We found that GPT-3 translations are among the best commercial MT engines for English to Spanish, but they fall into the second tier for English to German.
When it comes to domain-specific texts such as Legal and Healthcare, GPT-3 translations are not up to par, even when using domain-specific prompts. In these cases, stock, general-purpose MT engines perform much better. Check out our yearly State of the MT report to figure out which engines to utilize for your language pairs and domains.
As of today, GPT-3 deployed at OpenAI for translation works significantly slower than commercial MT engines, resulting in a considerable number of API errors.
At the same time, in our other experiments, we found GPT-3’s performance on same-language text rewriting and stylization quite remarkable.

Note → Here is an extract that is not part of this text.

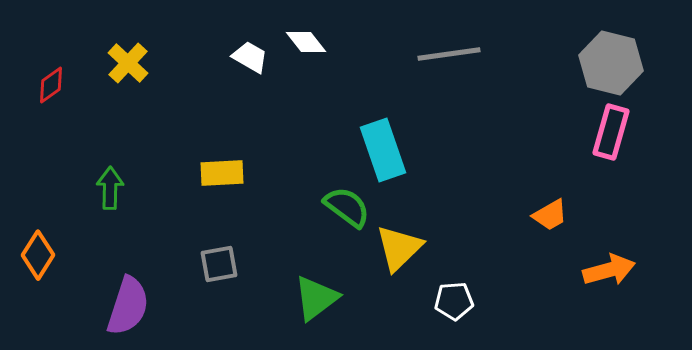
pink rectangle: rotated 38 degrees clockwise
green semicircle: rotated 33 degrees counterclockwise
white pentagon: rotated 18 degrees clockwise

Additionally, multilingual content generation yielded generally good results. The translation task likely presents a unique challenge, requiring both creativity and stringent requirements for the output, making it more difficult for GPT-3 than other tasks.
We’re planning to keep running experiments with the refined versions of GPT-3, as well as the upcoming GPT-4. Keep an eye out!